Whether you are a roller sports enthusiast who is having trouble finding inline skating locations during the winter, an ice skater looking for ice time for practice during summer months or even a skater in the middle of an inline-to-ice transfer, it may be time to get your own portable simulated skating surface. A slide board can be used by inline or ice skaters to imitate inline racing, ice speed skating, hockey playing movements and even figure skating stroking. In fact, the slide board is very useful to many speed athletes who replicate many speed skating straightaway movements, and also use them as a training tool for striding, timing and rhythm. Slide boards are good balance training tools, too.
A slide board - sometimes called a lateral exercise trainer - looks a lot like a large smooth mat with blocks on each side to push off from and stop the sliding movements. Cotton socks or specially made nylon or cloth slide booties are worn on the athlete's feet to allow movement across the slippery formica, laminated aluminum panels or laminated wood panels of the mat.
A typical slide board is somewhere between one quarter inch to one half-inch thick, about seven feet long and sometimes the length of the board can be adjusted up or down to accommodate the height of the athlete who will use it. Adjustments can also be made to change the surface for other types of workout routines. Most slide boards are light enough in weight to be portable.
Using these boards as part of a skate simulation cross-training workout is easy and it is a good alternative method to work most of the major muscle groups all over any other athlete's body, too.
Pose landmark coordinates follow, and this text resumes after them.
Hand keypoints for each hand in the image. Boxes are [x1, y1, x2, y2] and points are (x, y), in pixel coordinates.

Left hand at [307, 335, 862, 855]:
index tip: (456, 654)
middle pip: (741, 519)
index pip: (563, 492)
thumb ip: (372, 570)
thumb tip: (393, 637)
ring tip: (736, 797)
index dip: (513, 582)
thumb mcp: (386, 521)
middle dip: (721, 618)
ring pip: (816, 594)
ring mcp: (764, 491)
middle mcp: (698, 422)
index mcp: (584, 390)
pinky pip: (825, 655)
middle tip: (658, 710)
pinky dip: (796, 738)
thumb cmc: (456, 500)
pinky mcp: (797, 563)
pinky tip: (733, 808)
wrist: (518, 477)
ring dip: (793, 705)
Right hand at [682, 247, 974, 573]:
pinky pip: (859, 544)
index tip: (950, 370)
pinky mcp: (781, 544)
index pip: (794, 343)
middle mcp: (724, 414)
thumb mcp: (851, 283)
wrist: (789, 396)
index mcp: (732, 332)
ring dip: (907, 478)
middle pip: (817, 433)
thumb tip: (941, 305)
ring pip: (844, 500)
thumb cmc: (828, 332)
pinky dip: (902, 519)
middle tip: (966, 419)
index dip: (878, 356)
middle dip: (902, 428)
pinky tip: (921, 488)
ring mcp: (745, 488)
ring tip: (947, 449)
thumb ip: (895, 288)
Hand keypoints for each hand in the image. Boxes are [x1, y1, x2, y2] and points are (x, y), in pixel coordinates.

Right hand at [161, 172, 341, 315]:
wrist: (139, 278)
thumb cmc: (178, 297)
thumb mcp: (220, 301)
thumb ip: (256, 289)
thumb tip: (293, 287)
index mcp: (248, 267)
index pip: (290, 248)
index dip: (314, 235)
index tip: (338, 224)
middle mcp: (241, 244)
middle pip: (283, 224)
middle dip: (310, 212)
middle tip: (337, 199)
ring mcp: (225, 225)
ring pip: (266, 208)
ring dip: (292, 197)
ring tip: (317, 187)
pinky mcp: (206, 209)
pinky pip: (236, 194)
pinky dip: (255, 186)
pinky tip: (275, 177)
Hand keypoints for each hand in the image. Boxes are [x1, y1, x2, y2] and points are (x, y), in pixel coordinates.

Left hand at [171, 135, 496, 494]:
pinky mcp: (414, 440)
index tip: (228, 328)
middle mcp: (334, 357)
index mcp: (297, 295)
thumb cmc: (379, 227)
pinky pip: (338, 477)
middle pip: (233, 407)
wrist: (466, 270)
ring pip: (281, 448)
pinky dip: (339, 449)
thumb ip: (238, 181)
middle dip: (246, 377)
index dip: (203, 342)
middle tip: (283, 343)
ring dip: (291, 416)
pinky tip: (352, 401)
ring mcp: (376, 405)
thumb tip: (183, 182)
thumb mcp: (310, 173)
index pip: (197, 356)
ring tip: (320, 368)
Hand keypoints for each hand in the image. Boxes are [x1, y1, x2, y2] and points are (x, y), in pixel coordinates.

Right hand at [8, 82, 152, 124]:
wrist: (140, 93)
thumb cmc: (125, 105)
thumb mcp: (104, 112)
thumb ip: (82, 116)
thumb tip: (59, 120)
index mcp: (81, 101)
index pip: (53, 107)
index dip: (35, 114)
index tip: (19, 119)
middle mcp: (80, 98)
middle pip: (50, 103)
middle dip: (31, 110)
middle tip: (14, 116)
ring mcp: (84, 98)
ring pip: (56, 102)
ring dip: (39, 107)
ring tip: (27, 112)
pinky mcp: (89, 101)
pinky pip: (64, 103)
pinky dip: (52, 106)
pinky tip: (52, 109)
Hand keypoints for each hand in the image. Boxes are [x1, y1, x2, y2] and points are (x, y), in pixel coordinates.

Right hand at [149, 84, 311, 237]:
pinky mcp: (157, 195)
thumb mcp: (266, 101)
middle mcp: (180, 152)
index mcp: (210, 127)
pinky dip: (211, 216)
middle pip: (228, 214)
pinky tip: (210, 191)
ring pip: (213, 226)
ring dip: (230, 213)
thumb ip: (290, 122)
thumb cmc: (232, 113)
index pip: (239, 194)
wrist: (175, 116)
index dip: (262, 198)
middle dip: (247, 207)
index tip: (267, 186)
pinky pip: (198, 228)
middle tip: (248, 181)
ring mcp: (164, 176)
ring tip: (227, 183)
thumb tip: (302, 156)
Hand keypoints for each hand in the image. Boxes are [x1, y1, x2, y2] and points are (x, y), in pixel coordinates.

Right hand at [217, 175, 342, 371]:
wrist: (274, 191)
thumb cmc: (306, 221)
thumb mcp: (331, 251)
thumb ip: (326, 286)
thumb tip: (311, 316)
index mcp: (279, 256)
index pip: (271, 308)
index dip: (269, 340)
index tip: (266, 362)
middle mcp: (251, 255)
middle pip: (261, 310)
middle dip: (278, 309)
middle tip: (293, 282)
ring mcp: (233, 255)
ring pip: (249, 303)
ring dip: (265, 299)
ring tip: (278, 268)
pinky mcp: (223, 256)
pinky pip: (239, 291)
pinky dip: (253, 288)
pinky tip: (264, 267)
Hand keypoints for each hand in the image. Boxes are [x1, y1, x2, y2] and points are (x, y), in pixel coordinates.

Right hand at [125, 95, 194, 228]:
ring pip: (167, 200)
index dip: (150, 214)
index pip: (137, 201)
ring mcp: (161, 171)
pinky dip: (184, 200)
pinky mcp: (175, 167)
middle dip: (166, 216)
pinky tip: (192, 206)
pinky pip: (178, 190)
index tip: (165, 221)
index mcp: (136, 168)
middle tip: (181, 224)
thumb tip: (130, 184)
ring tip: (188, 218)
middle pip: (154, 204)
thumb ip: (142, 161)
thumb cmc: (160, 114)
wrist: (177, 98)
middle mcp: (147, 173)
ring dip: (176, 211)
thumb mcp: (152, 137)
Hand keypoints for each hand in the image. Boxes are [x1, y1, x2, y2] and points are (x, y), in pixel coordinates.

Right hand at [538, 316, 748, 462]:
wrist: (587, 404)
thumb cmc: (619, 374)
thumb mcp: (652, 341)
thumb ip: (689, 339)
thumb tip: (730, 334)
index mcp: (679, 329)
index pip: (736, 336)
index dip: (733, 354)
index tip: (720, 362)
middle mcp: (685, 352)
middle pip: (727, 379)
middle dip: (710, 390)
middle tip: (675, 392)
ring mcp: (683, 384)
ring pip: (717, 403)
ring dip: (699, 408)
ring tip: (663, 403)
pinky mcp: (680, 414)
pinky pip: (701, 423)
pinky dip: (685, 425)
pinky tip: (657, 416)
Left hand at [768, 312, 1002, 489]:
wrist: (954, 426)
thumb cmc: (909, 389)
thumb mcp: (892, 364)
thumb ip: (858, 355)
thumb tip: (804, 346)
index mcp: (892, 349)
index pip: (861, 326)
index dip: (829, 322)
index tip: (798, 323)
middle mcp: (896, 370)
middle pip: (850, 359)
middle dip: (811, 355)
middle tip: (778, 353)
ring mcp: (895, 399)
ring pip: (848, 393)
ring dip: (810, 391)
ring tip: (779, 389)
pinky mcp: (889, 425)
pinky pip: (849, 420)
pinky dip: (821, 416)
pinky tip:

You can enhance aerobics routines with a slide board, and these exercises can help improve muscle tone and definition. Use a slide board to assist in the development of your upper body strength and endurance and for developing arms and leg flexibility, agility and balance. And this is one way to get cardiovascular training done without much risk of hip injuries.
Try a Slide Board
A simple way to try a slide board workout for skating is to just wear socks or booties bootie on each foot to reduce friction and do side-to-side full lateral gliding movements across the board to simulate inline or ice skating strokes. The proper routine will improve balance, agility, speed and flexiblity in a low-impact aerobic workout. The side-to-side movement in this training method can help a skater develop strong quads for powerful strides and jumps, builds muscles in the inner and outer thighs and strengthens the ligaments of the hip and knee joints for skating stability. When used properly, a slide board also serves as a good training method for stride control, timing and rhythm.
A Review of Some Slide Board Benefits:
Improve hip stability
Increase hip strength and endurance
Reduce risk of hip injury
Improve skating balance
Improve distance skating
Burn extra calories
In addition to being used as a roller, inline or ice cross-training tool or in other sports or fitness training activities, a slide board can also be a helpful tool when it comes to rehabilitation after an accident, injury or even an extended illness.
Get a Slide Board
Purchasing this simple but effective lateral exercise trainer is relatively easy online. Many sporting goods stores that sell exercise equipment will carry several makes and models of the slide board. Most of the boards will come with simple instruction manuals that help new customers learn how to use the board to work specific muscle groups, as well as how to do simple maintenance and store the device properly.
In addition to commercially produced slide boards, there are also a lot of easy-to-follow plans - like the slide board instructions provided by Eddy Matzger - for building this lateral training tool. Eddy shows that slide boards are easy to make, inexpensive and are great for off-skate training.
Be sure to remember that slide board cross-training is just like any other workout – you must build up endurance by starting with short, slow workouts that eventually evolve into longer workouts.